Familiar names like Bobby Sands and Gusty Spence are here; but they and events such as Bloody Sunday are almost downplayed. This version of the Troubles is not about the rage of Paisley or the rise of Adams. It is not about internment, hunger strikes, or the fortunes of successive Northern Ireland ministers - although the cumulative effect of the stories, in chronological order, is to offer an alternative context for each of those. The genius of this book, the unique and precious insight it offers, is a way of seeing behind and beyond the headlines and into the lives and deaths of ordinary people, dying in circumstances that ought to be extraordinary.

This history has not been written by the victors - if there are any - but by those who have heard the voices of the victims. Inevitably, it is the sacrifice of children that tears most strongly at the reader's heart. Patrick Rooney, the first child to die, was lying in his bed at home in August 1969. The nine-year-old was hit by one of 13 tracer bullets fired into his block of flats by a machine-gun mounted on a Royal Ulster Constabulary armoured car. How would you react if the police did that to your child? A tribunal later found that the shooting was "not justified".

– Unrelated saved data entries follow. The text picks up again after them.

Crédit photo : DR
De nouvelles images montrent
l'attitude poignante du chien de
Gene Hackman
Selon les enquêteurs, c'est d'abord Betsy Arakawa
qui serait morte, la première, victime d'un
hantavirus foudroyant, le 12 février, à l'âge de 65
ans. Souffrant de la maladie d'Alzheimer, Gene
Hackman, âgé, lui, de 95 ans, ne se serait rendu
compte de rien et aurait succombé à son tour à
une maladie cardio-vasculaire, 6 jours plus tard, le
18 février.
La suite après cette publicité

Neither, surely, was the death of 12-year-old Tim Parry at the hands of the IRA in 1993. He was going to buy a pair of football shorts when a bomb exploded at the Gold Square shopping centre in Warrington. No political gains justify such terrorism even in war. It is hard to imagine who will read this 1,600-page volume from cover to cover. It is hard to imagine who could do so without breaking down in sorrow and frustration. But, in whatever portions are bearable, it demands to be read. The authors have spent years quarrying newspapers and other reports, seeking details and clarification in a province that has no central record of murder cases, and where inquests are closed. Money from the Joseph Rowntree Trust and the Ireland Funds finally made the book possible, along with the bravery of Mainstream - after other publishing houses had declined the manuscript. The authors, all distinguished journalists and commentators with long experience of the Troubles (David McKittrick is the Northern Ireland correspondent of The Independent), admit to having shed tears while writing it.

"So many people have been treated unkindly by fate," they write. "At least two women have lost two life-partners, both killed years apart. One woman survived a shooting but lost her unborn child which was buried, in a tiny light-blue coffin, in unconsecrated ground next to a graveyard only yards from her home. Over and over again, the `wrong' people died. A nine-year-old Londonderry boy, playing with his brother, upset a tripwire in his garden and set off a bomb which killed him. A man burst into a house in Belfast, shot dead the occupant and exclaimed, `Christ, I'm in the wrong house'."

Published as the peace process seems yet again to be reaching end games, this may be the most important and significant book of the year. There has never been another which told the story of each individual life lost in a conflict, let alone one lasting a quarter of a century. The authors did it, they say, "as a lasting reminder that war is hell". The phrase is a cliche, almost laughable in its naivety when used in other contexts. But to read Lost Lives is to see into hell, and to long for the people of Northern Ireland to finally be delivered from its fires.